GKS Katowice nie dominował niepodzielnie, ale ostatecznie potwierdził swoją wyższość nad drugim beniaminkiem. Siatkarze ze Śląska żałowali tego, co wydarzyło się w drugim secie. Po wygraniu pierwszego, prowadzili, ale dali się dogonić Espadonowi.
ZOBACZ WIDEO Ferdinando De Giorgi: Najważniejsze będą mistrzostwa Europy
- Choć jesteśmy na 9. miejscu w tabeli, a Espadon na 15. wiedzieliśmy, że będzie trudno wygrać. Drugi set zdecydował o tym, że musieliśmy sprężyć się na pięć partii. Przegraliśmy go przez własną nerwowość, złe podejście do końcówki. Także trochę szkoda było, że nie wygraliśmy za trzy punkty, ale dwa również nas cieszyły, bo przecież mogliśmy przegrać tie-breaka i bylibyśmy w gorszych humorach - wspomina autor 36 punktów.
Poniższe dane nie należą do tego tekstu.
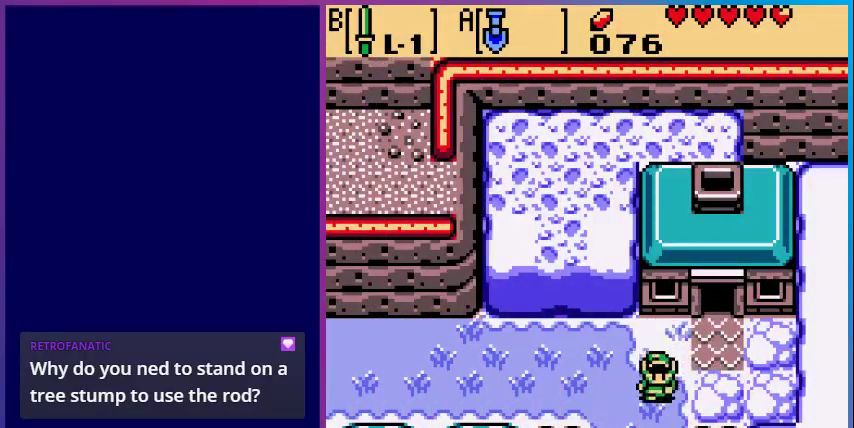
{"buttons": ["DPAD_DOWN"], "events": []}
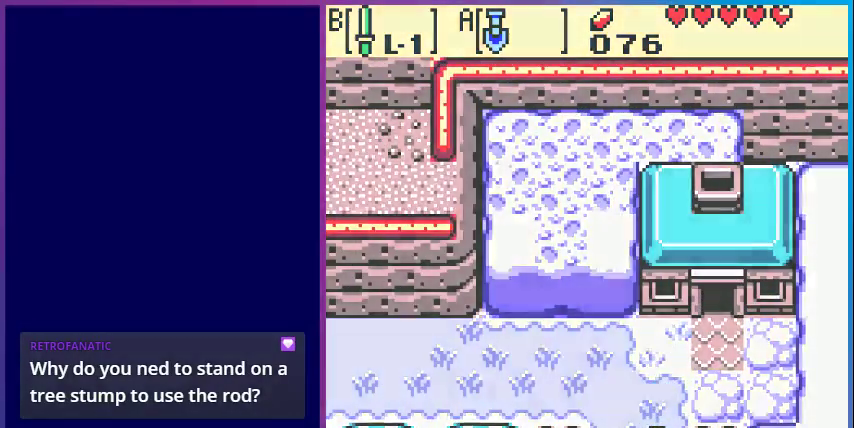
{"buttons": [], "events": [[167, "DPAD_DOWN", "up"]]}
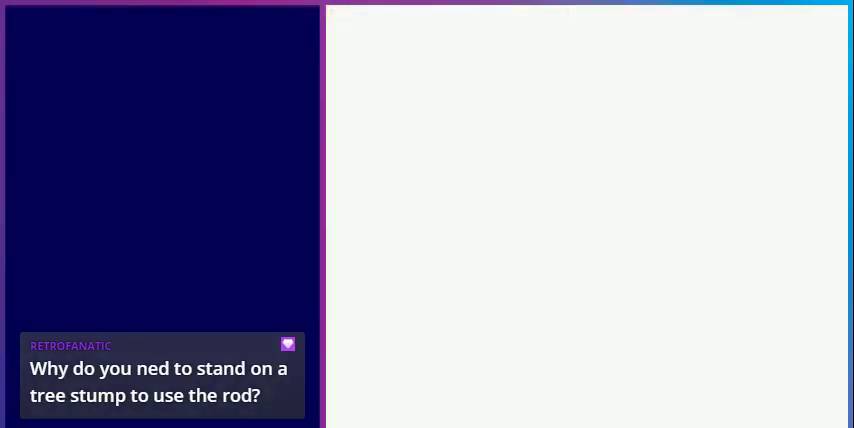
{"buttons": [], "events": []}
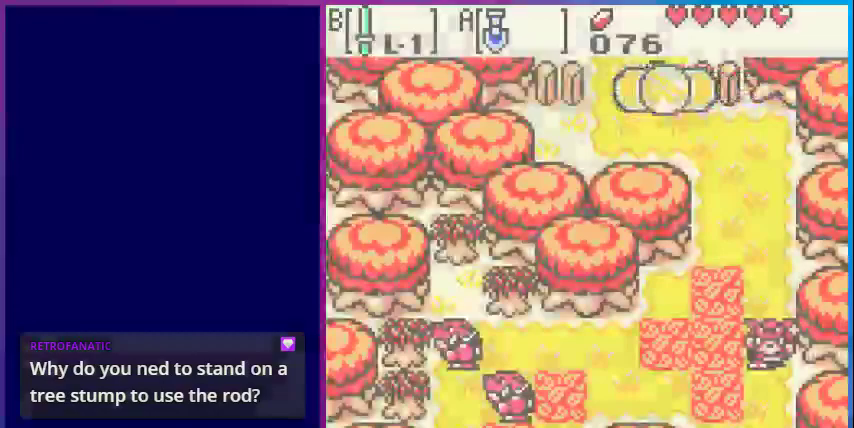
{"buttons": [], "events": []}
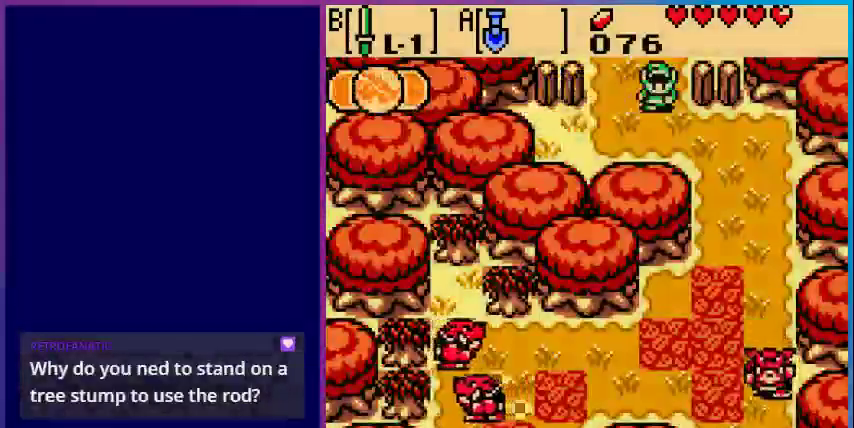
{"buttons": ["DPAD_DOWN"], "events": [[67, "DPAD_DOWN", "down"]]}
Dzięki zwycięstwu w Szczecinie drużyna z Katowic może spokojnie podejść do starcia z PGE Skrą Bełchatów. Faworytem nie będzie, ale potrafiła w lutym napsuć krwi ZAKSIE Kędzierzyn-Koźle oraz Asseco Resovii Rzeszów. Drużynie z Podkarpacia zabrała punkt, więc beniaminka stać na niespodzianki.
- Nastawienie przed tym meczem jest takie jak zawsze. Przeciwstawimy rywalom walkę i mamy nadzieję, że skończy się tak samo dobrze jak w Szczecinie - zapowiada Butryn. - Kluby z czołówki są obecnie pod presją i nie mogą sobie pozwalać na wpadki. My z kolei gramy dla siebie, bez dużej presji i walczymy o każdą piłkę. Cieszę się, że na tym etapie sezonu jesteśmy na 9. miejscu, bo choćby sytuacja Espadonu jest dużo gorsza.
Pojedynek w Katowicach rozpocznie się w sobotę o godzinie 20.